Traditionally, a physical school newspaper required a lot of work and organising and was well out of date by the time it was published. Many of these hassles can be overcome by putting together a blog instead.

WordPress and Blogger are both free, easy to use and capable of great looking layouts. You can go with a standard template or appoint someone artistic to create a custom design.

Another benefit of a blog is that you can update it with new articles whenever they’re ready, rather than having to wait until you’ve got enough for the full publication.

With the distribution taken care of you can focus on the content.

Lots happens in and around schools that you could cover in your on-line newspaper. Here are some suggestions..

Head Teacher’s Official News (forthcoming events, important messages, information for parents)
School Sports Success
School Music Success
Star Pupils (who’ve achieved success with pursuits outside school)
Community News
Enterprise / Business News
Reviews (concerts / films / new music)
Opinion / Editorial
Twin the newspaper with a similar project at a school overseas. What are they covering this week?

Different pupils can be responsible for different areas and don’t necessarily need to be particularly interested in or associated with what they’re assigned to cover. Bring the material to life with pictures and quotes.

For example, if the school is taking part in an athletics event plan ahead and ask an accompanying teacher to take a couple of pictures you can use. Or better still, send a member of the newspaper team to cover it as a reporter. And interview some of those taking part and include their quotes in the copy.

Consider features too and try to give the newspaper access to what’s going on “behind the scenes” – give the newspaper some real value and a reason to exist.

Why not interview a different member of staff each week for a “Day In The Life” type feature. You could start with the Janitor, then a member of the catering staff, maybe there’s a local police officer who’s remit takes in the school.

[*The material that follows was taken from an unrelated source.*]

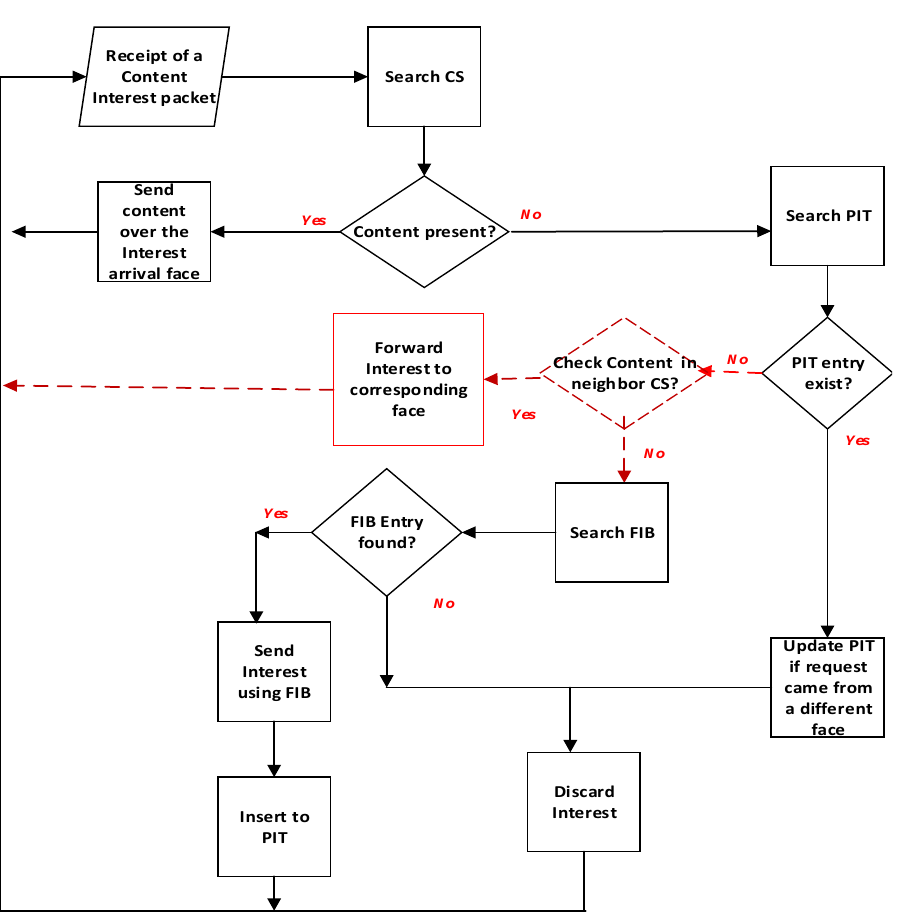
Figure 2. Forwarding engine of the proposed scheme compared to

There’s a push within education right now towards cross curricular work and a school newspaper can help with this. For example, the English department could provide book reviews. History could pick issues they cover like “Hitler: Master Strategist or Opportunist?” and provide a couple of opinion pieces in favour of each side of the debate. The PE department might offer some exercise tips and Science might pick a different element from the periodic table each week and tell us “5 Things You Didn’t Know About…Magnesium”.

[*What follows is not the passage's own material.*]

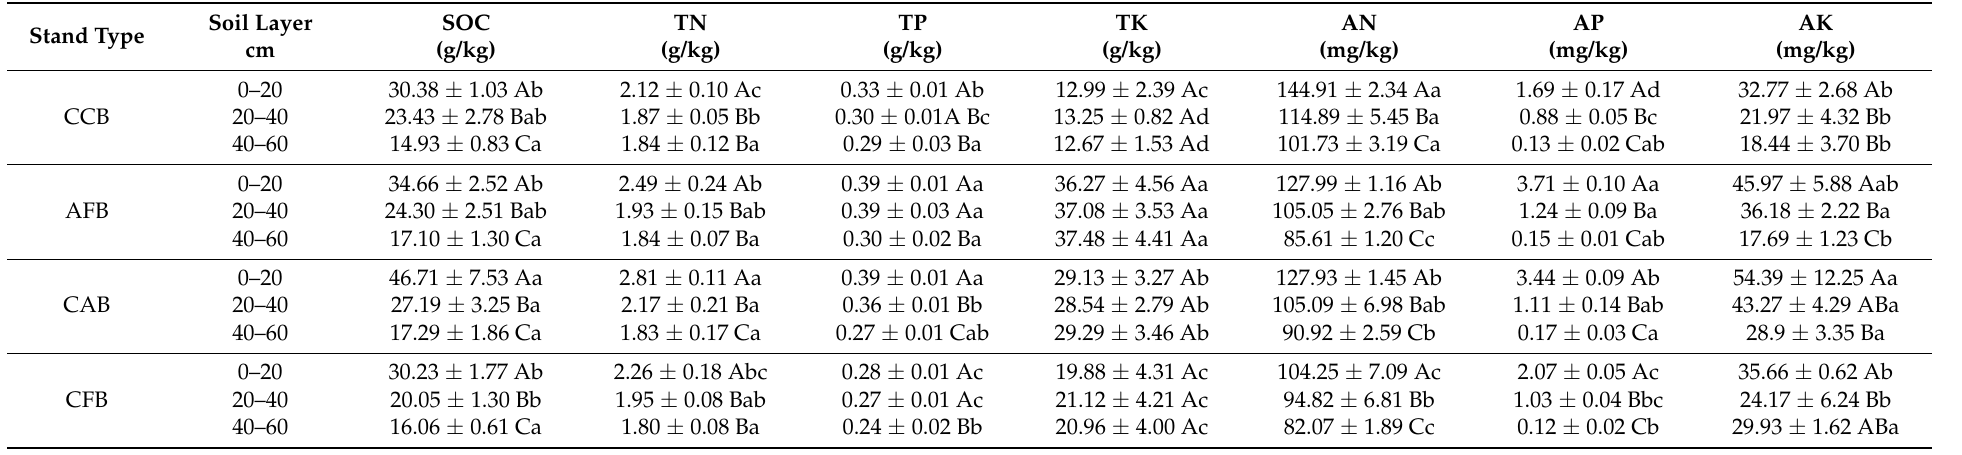
Table 2. Soil characteristics for different bamboo–broadleaf mixed forests.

There could be a campaigning element to the newspaper, perhaps it ties in with a push towards FairTrade or GreenFlag status. Special events like work experience week, industrial awareness day and fundraising activities could be covered in greater depth with extra reporters involved.

Remember blogs can normally be accessed by ANYONE on-line so follow the school and local authority rules about publishing pictures and what you say. Remember members of your newspaper team might want a career in newspapers so encourage them to back up their work, and take copies of material they’ve written so they can use it as a portfolio for potential employers.

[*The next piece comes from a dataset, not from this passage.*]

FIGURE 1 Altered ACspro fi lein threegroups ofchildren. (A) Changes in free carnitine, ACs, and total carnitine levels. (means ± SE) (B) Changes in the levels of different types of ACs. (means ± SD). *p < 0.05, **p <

The idea is for the pupils to take ownership of this so there shouldn’t be a great deal of work for the teacher who’s set it up – just supervising and overseeing, perhaps helping arrange access for interviews. By all means make sure the content is suitable before letting it be published but never, ever proof read for spelling and grammar. The newspaper team MUST do that themselves!

And create and enforce realistic deadlines. In the real world, no-one gets a fortnight to interview the captain of the school football team about last night’s match. Give them 2 days. And if the article’s not perfect, let them deal with the consequences. That’s how it works for the pros.

Now…can you think of a good name for it?